» **Exercise text**:
------------------------------------
Brand(x), a UK brand consultancy and advertising/PR agency, will be run by Integrated Communications Corp. (ICC), following the recent purchase of the agency by Interpublic Group.

The formerly independent agency, whose clients include AstraZeneca, GlaxoSmithKline and Sanofi-Aventis, will form the center of Integrated’s European presence. That includes three-year-old ICC Europe, as well as Lowe Healthcare’s European promotional agency, Lowe Azure, and European medical communications agency, Lowe Fusion. All are based in England and will move to Brand(x) offices in the Chiswick section of London. ICC’s US headquarters are in New Jersey.

Terms of the October deal were not disclosed.

“More and more clients are looking for agencies with global capabilities—the ability to get the insights from Europe, and even beyond, and use them to drive your strategy…and also execute locally,” said Steve Viviano, who was recently promoted to the new position of CEO of the ICC companies.

Viviano said Brand(x) will help his agency begin strengthening its presence in Europe, where DTC promotion is not allowed.
This is the second major restructuring this year for the agency. In May IPG assigned New York consumer shop Alchemy to operate under Integrated. The holding company did not return a call seeking comment on its latest healthcare agency purchase.

If the Alchemy move was in recognition of ICC’s previous five years of growth, the Brand(x) buy was a further show of faith during a turbulent period for the drug industry.

Novartis, one of ICC’s biggest clients, is having a disappointing year on a number of fronts. It was forced to pull irritable bowel drug Zelnorm from the market over the summer due to safety concerns. Meanwhile, two other ICC accounts, Novartis’ Lotrel and Famvir, were exposed to generic competition. This month the Swiss firm announced a plan to lay off some 1,200 marketing and sales employees.

“The net effect to us is…they pull back on advertising,” Viviano said.

Since that bad news, ICC added four accounts, including the first win from a group pitch that included Alchemy and ICC’s other US shop, Trio Communications. ICC companies will do the US professional, consumer and medical education work for Abaxis Pharmaceuticals’ Naropin, a long-acting anesthesia.

PriCara awarded professional AOR status to ICC for chronic pain drug Ultram ER, for which ICC was already doing med ed. The business had been handled by KPR.

Those wins followed one from GlaxoSmithKline, for its global consumer smoking cessation franchise (Commit lozenge and NicoDerm CQ patch), and one from Valiant Pharmaceuticals, for its hepatitis C drug Infergen. ICC will do professional promotion on both brands.
------------------------------------
» **What the task requires**:
According to the Brand(x) article, where will the England-based agencies move? The records after this point are separate material, not part of the Brand(x) article.
------------------------------------
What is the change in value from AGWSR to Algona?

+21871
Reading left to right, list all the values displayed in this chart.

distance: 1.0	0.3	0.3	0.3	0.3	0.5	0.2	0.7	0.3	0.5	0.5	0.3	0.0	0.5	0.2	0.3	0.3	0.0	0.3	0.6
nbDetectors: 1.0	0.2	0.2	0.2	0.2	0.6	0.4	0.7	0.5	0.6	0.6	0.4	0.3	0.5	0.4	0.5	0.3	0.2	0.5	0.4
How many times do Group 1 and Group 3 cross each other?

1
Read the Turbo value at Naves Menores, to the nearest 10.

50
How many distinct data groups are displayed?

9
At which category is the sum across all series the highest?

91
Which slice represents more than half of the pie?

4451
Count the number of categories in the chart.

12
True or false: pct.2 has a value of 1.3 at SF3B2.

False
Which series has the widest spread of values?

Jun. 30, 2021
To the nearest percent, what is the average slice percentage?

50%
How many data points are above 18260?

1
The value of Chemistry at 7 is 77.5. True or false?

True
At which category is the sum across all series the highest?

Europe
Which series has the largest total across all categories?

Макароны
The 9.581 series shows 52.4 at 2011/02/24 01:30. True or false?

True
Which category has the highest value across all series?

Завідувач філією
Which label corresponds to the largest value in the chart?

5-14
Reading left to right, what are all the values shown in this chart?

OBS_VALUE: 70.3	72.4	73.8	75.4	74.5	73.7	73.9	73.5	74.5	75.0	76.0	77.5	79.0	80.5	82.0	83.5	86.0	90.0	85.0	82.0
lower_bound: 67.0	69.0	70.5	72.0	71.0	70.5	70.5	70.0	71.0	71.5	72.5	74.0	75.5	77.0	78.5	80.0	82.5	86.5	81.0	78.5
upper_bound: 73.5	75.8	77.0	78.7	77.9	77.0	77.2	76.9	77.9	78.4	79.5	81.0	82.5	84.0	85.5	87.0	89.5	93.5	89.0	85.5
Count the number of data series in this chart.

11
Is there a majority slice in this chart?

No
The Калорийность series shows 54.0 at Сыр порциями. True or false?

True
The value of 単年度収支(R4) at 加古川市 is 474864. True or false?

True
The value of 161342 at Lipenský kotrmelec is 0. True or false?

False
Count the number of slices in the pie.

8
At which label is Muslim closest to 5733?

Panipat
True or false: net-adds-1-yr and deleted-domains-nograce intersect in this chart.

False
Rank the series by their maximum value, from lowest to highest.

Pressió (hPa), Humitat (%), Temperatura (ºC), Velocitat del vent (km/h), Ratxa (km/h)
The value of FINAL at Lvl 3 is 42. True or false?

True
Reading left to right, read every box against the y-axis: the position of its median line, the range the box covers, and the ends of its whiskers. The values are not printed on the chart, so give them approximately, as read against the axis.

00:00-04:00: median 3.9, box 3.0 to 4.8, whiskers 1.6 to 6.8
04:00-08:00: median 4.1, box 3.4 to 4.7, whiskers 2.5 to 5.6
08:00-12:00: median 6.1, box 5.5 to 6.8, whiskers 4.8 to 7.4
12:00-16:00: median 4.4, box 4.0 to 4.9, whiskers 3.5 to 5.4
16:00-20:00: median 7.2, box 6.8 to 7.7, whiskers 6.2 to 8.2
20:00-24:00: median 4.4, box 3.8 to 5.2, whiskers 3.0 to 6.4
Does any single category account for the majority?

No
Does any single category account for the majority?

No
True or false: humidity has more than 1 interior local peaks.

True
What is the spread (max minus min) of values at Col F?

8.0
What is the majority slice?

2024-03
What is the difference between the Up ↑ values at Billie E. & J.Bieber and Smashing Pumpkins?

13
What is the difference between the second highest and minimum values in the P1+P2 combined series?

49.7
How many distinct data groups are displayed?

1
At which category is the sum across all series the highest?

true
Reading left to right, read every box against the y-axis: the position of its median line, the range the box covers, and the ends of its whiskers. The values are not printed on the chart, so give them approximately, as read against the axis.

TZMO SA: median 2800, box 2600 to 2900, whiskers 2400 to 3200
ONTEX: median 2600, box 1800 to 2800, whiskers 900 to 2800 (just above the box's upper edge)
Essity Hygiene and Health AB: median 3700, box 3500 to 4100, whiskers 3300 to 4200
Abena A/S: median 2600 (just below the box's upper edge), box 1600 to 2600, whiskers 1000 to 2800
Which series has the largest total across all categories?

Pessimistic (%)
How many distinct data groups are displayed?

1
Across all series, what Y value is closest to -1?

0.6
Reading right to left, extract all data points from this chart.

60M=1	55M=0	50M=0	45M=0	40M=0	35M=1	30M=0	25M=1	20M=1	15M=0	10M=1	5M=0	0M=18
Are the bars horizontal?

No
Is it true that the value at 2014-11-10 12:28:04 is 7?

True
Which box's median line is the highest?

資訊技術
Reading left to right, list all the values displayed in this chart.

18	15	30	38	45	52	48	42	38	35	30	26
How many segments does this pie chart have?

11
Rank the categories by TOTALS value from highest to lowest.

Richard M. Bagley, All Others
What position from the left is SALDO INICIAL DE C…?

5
------------------------------------
» **The answer**:
To Brand(x) offices in the Chiswick section of London.